Back to the matter at hand: Wikipedia defines a CEP as "... primarily an event processing concept that deal with the task of processing multiple events with the goal of identifying the meaningful events within within the event cloud. CEP employs techniques such as detection of complex patterns of many events, event correlation and abstraction, event hierarchies, and relationships between events such as causality, membership, and timing, and event-driven processes." By it's very name, it is an Event - not something static - and it is Complex in that there MUST be something that about the event(s) that makes it not easily solvable or analyzed.
Since the definition seems to be getting in the way, let's say what it is NOT. It is not:
- Simple
- Time comparisons (only)
- Rules (only)
- Processes (only)
- Neural Net (only)
- Necessarily Distributed
So, now that we (OK, just me) have said what it is NOT maybe we can say what it might be. (This part is what is open for discussion.) How about this? "A Complex Event is any event in time that is composed of multiple facts - whether static or dynamic - or events the outcome of which defy ordinary logic and the outcome is solvable according to either rules or neural networks and the same set of facts and events always have the same resultant process." Or something like that. What a CEP is NOT is BRMS, an inference process (only) nor any one set of things that would constrain the solution.

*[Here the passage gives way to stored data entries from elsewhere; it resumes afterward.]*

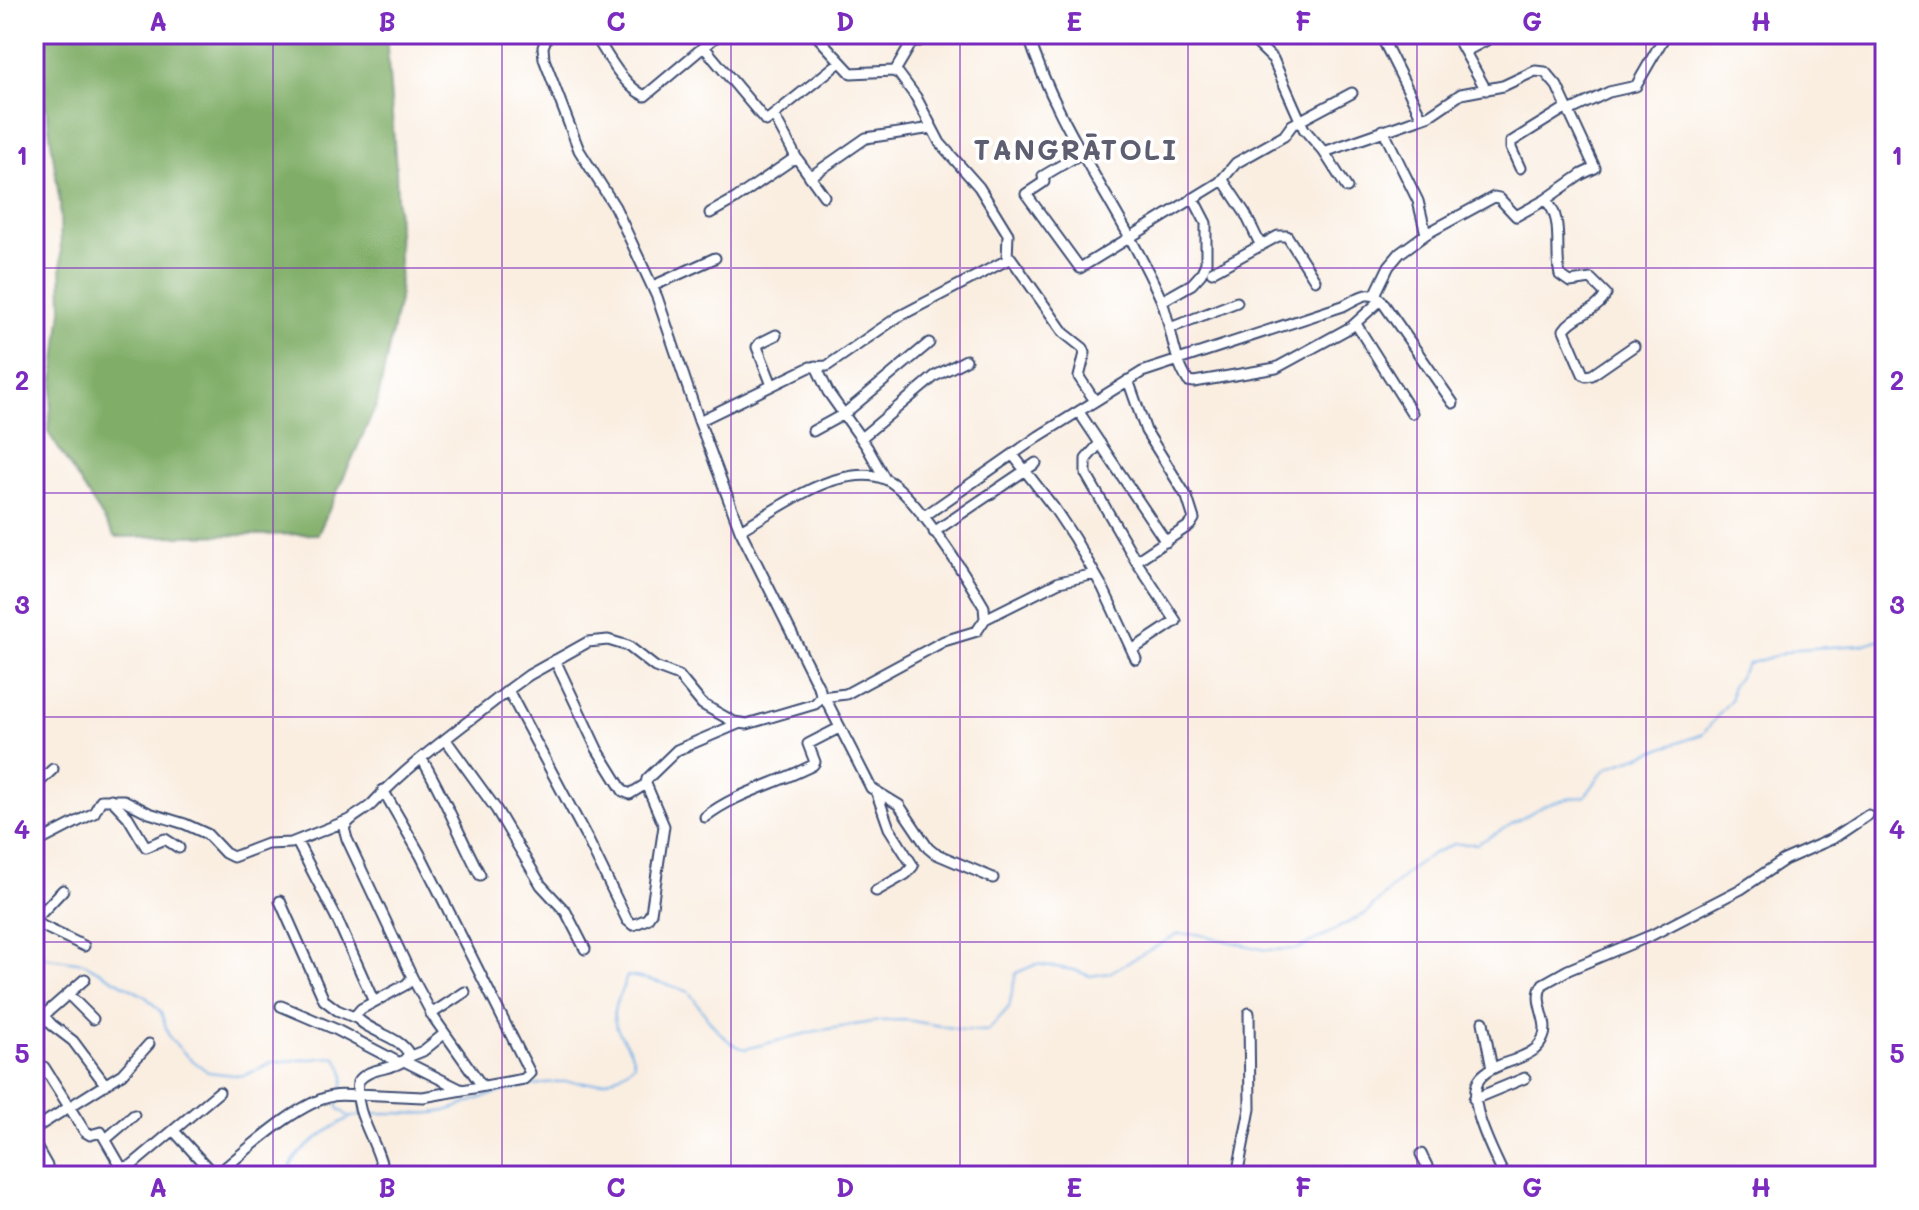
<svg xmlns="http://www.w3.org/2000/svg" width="1919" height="1210" viewBox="0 0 1919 1210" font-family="Mali,sans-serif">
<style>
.forest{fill:#80ae67;stroke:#4e6e62;stroke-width:2}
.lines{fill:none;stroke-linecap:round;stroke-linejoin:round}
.stream{stroke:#77b2e9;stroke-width:2}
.minor-casing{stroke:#3c4c72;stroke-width:13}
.minor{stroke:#fff;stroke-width:9}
.grid{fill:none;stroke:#7b2cbf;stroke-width:2;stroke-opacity:0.55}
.labels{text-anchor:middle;stroke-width:7;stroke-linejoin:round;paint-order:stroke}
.district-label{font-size:28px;font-weight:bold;letter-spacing:2px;fill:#5d5f70;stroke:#fff}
.neatline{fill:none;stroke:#7b2cbf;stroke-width:3}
.grid-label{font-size:26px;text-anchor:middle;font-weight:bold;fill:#7b2cbf}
</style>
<rect width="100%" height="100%" fill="#fff"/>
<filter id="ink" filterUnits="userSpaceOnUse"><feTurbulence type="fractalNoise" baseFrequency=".0125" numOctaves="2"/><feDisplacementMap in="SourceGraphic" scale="16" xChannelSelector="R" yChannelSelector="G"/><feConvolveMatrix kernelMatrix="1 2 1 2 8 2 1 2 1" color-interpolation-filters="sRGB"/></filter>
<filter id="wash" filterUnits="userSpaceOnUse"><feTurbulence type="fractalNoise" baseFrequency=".006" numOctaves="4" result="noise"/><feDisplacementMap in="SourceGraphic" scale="32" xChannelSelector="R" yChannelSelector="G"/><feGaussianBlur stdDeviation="1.8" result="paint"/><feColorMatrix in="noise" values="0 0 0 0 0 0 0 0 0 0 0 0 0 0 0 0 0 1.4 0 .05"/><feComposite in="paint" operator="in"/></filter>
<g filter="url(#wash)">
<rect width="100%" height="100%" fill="#faeee1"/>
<path class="forest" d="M34,34H386L396,169L400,295L377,404L318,534L115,537L48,432L62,310L60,204L47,112L34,67Z"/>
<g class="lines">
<path class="stream" d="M34,956L84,963L146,997L161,1012L169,1037L187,1056L208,1072L243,1076L274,1062L335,1057C344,1068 347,1077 341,1091
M337,1100L338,1108L349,1117
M367,1114C391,1111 415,1116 440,1112C454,1110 468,1103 481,1098C501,1091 526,1086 547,1083C587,1077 596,1096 634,1064C633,1044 612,1033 614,1012C615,1000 624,988 627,976C648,978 670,985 689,992C702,1010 723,1045 745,1049L816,1031L879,1021L906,1020L964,1030L988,1031L1009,1007L1016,973L1037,964L1074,970L1090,976L1109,973L1178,934H1197L1266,950L1298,949L1365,914L1412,868L1432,854L1454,844H1477L1543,806L1571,798L1584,797C1594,787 1597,776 1609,767L1703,734L1731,699L1732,687L1748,664L1798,649L1861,645L1885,638
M288,1176C289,1172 290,1167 292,1163C301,1148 343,1117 360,1115"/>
</g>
</g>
<g filter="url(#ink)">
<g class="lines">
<defs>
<path id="minor" d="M594,34C607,54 623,86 645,96L719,34
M815,34L851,73L893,71L899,74L916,97L940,143L979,187L1008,234L1007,259
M1028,34C1057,129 1121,209 1161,299C1172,326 1172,356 1188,381L1194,382L1276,368L1351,327L1381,300
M1247,34L1273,59L1304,129L1324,152L1347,188
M1398,34L1386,40L1385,44L1422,118
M1455,34L1486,90
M704,47L766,121L840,62
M1466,51L1498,34
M895,71L911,44L939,34
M1569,111L1609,92L1636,86L1666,34
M774,116L796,157L824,196
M1383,130L1418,201L1426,234
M1324,152L1430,115L1461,94L1503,86L1535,71L1545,72L1557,86L1595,168L1582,174L1545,200
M1082,153L1043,176L1044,182L1026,194L1080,268L1220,182L1236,163L1284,136L1292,125L1352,93
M1520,168L1511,148V142L1567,107
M810,177L866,138L932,128
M1223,180L1245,213L1261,246
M710,213L735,199L796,157
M1212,272L1278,236H1287L1315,280
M653,286L715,258
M1375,295L1389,266L1400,253L1426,234L1494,197L1499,198L1516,216L1545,200C1565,217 1554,252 1560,275L1570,282L1591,279L1606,294C1597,313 1574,314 1564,330L1583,374L1586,376L1592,375L1634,346
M1162,301L1192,284L1201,274L1206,263V223L1193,198
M1356,324L1412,413
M1170,328L1237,302
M816,366L828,392L867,447L885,479
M1128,380L1146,431L1187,497L1194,519L1190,525L1136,561
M772,385L757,347L760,343L776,335
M1079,412L1166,542
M699,421L810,367L827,366L898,317L1011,258L1064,333L1083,348L1085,353L1079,377L1095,401
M813,431L844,414L929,343
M861,438L935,376L966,360
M1100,443L1086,459V474L1136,561L1176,621L1132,650
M1013,455L1054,508L1074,538L1103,588L1136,659
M923,517L1039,436L1142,372L1343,306C1356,300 1368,288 1381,300L1453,403
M740,530C769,514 806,487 838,479C853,475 873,473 887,480C914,493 968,579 984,607L985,619L977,631L944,641L846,694L821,697
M934,532L1036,463
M985,619L1059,582L1095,574
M555,660L597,749L623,791L630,794L646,784
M508,690L588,840L627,920L633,925L647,919L651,913L664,826L646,784L647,779L677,750L740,723
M825,698L871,788L899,805L928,848L934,853L993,878
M446,740L496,809L541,885L566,912L585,949
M422,759C444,796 460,837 480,875
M34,787L53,769
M111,799L128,817L146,847L165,839L179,848
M705,817C737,792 777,784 813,765L815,762L808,744L839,728
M297,842L336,917L374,1002
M34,844L94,813L101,800H124L149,813L185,824L207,834L225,853L233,857L267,844L291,843L349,820
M876,891L906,874L913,866L889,828L877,794
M280,901L324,1000L337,1010L356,1018
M34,921L63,890
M34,922L84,946
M412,977L434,1018L482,1086
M68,994L93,1019
M34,1005L52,1025L73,1041L105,1084
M281,1006L335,1029L400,1063
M431,1014L465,992
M43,1016L85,979
M1483,1022L1492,1069
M408,1057L423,1051L444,1034
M404,1061L462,1090
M44,1067L85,1132L90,1135L101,1132L120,1165L121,1176
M357,1094L423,1097L524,1079L530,1073L421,856L383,790
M1474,1099L1525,1078
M34,1129L122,1074L149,1044
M174,1131L215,1176
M106,1139L134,1115
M34,1143L47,1166L36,1176
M1421,1154L1432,1176
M121,1168L132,1165L219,1092
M215,1176C245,1152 296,1103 333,1096C341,1094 350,1096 358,1096
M384,1176C380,1144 353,1115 358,1082C370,1064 398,1073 409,1054C399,1035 369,1033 355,1016L361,1009L407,984L412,977L347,839L344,828C350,816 363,813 372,804C413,760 464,726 511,688L529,675L588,642L608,640L628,646L655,667L679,676L702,704L734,722L747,724L815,704L821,697L820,690L740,530L699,421L657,297L615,207L579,150L544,59L543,47L548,34
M1237,1176L1250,1109L1249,1013
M1504,1176C1494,1153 1463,1098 1481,1077C1489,1068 1503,1064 1514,1060C1526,1055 1538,1051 1543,1038C1551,1021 1531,1001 1543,984L1568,970L1652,935L1741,889L1784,860L1832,839L1868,815"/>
</defs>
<use href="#minor" class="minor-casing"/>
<use href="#minor" class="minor"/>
</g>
</g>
<path class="grid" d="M273,34V1176M502,34V1176M731,34V1176M960,34V1176M1188,34V1176M1417,34V1176M1646,34V1176M34,268H1885M34,493H1885M34,717H1885M34,942H1885"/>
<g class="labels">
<g class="district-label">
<text x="1076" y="160">TANGRĀTOLI</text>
</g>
</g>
<rect width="1919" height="1210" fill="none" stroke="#fff" stroke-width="88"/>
<rect x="44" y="44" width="1831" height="1122" class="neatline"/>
<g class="grid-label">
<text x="158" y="31">A</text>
<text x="387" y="31">B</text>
<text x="616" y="31">C</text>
<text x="845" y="31">D</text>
<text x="1074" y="31">E</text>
<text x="1303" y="31">F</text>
<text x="1532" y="31">G</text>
<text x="1761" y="31">H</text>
<text x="22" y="165">1</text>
<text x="1897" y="165">1</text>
<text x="22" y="390">2</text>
<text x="1897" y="390">2</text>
<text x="22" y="614">3</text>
<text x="1897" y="614">3</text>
<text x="22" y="839">4</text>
<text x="1897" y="839">4</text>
<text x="22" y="1063">5</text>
<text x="1897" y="1063">5</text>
<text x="158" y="1197">A</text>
<text x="387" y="1197">B</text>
<text x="616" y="1197">C</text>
<text x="845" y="1197">D</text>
<text x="1074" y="1197">E</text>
<text x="1303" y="1197">F</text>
<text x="1532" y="1197">G</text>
<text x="1761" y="1197">H</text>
</g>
</svg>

For example, forecasting is an extremely complex process wherein only the short term can be predicted with any degree of accuracy. If any financial forecasting package could predict the future within 5% within the next 12 months then the owner would make a small fortune. You just can't know everything about everything. Personally, my goal is that between now and October Rules Fest for 2009 I will have made some kind of significant progress on a commercially viable forecasting package. If nothing else, my goal of understanding exactly HOW to do event-driven-rule-constrained-forecasting will be better.